Cinnamon, cloves, coriander, ginger, and nutmeg form the backbone of most warm spice blends, from pumpkin pie spice to garam masala. Turmeric connects naturally to cilantro, coriander, cumin, garlic, ginger, and lemongrass, which is why these ingredients keep showing up together across South Asian and Southeast Asian cuisines. If you’re building a curry blend from scratch, starting with cumin, coriander, turmeric, and ginger gives you a reliable foundation you can build on with cloves, cinnamon, or fennel.

Fresh vs. Dried: How Ratios Change

When mixing herbs, it matters whether you’re using fresh or dried. Dried herbs are more concentrated because the water has been removed, so the standard conversion is 3 to 1: use 1 teaspoon of dried herbs for every 1 tablespoon of fresh. This applies to most “flaky” dried herbs like cilantro, tarragon, oregano, and thyme.

This ratio also affects how you balance blends. If a recipe calls for equal parts fresh basil and fresh oregano and you only have dried oregano, you’d use one-third the volume of dried oregano compared to the fresh basil. Ignoring this conversion is one of the most common reasons homemade herb blends taste off: too much dried rosemary or sage can make a dish bitter and medicinal.

Growing Herbs Together

If you’re mixing herbs in the garden rather than the kitchen, the most important rule is grouping plants by water needs. According to UC Master Gardeners, herbs generally need full sun and well-drained soil, but their moisture requirements vary significantly.

Mediterranean herbs like rosemary, lavender, thyme, sage, and oregano thrive in drier soil and can share a container or garden bed happily. They evolved in similar climates and will suffer if overwatered. Basil, parsley, cilantro, and chives prefer more consistent moisture and do better planted together, separate from the drought-tolerant group. Mint is best grown in its own container regardless, because it spreads aggressively and will crowd out anything nearby.

Lavender, rosemary, and sage are also excellent at attracting pollinators, so planting them together near a vegetable garden does double duty: you get a convenient herb bed and better pollination for your tomatoes and squash.

Combinations to Be Cautious About

In the kitchen, there are no dangerous herb combinations.
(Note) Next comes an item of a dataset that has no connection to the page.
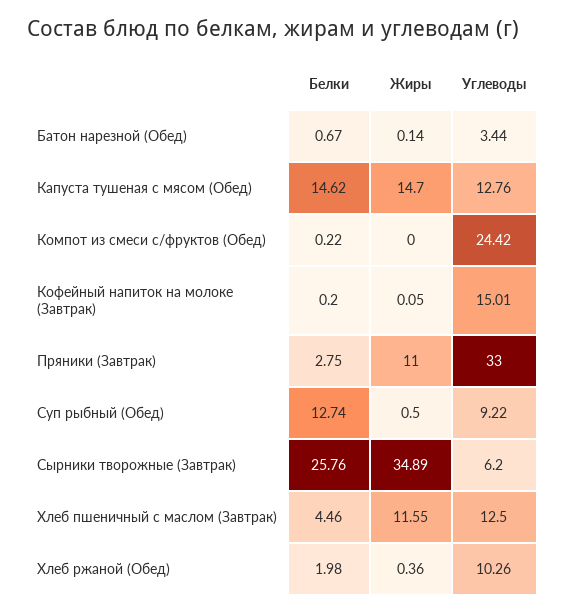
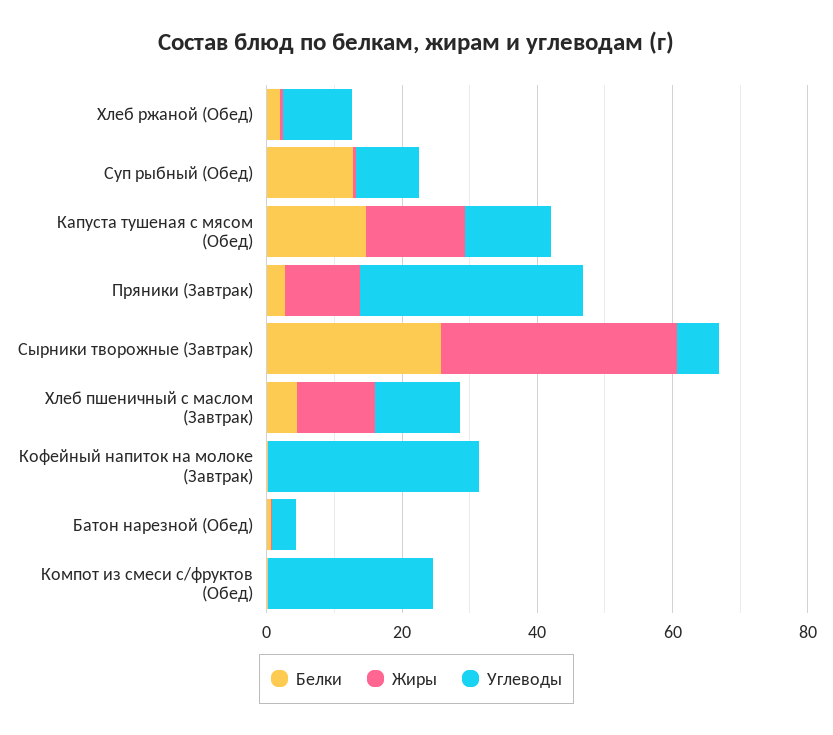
Углеводы, Кофейный напиток на молоке (Завтрак): 15.01 -> 30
The worst that happens is a flavor you don’t enjoy. But if you’re mixing herbs for teas or supplements with medicinal intent, interactions become a real concern, particularly if you take prescription medications.

St. John’s wort carries one of the highest interaction risks of any herbal supplement. It speeds up the way your liver processes drugs, which can reduce the effectiveness of blood thinners, birth control pills, heart medications, anti-anxiety drugs, and immunosuppressants. Combining it with other mood-affecting herbs could compound the problem. Ginkgo biloba increases bleeding risk when taken alongside blood-thinning medications or other herbs with anticoagulant properties. Chamomile can interfere with how the liver metabolizes certain drugs and may reduce the effectiveness of oral contraceptives. Green tea in high doses has been shown to reduce the effectiveness of certain blood pressure and cholesterol medications.

Goldenseal is another herb to watch: one study found it reduced blood levels of the diabetes drug metformin by about 25 percent, enough to potentially interfere with blood sugar control. If you’re taking any prescription medication and want to combine herbal supplements, the interaction risk is worth checking before you start.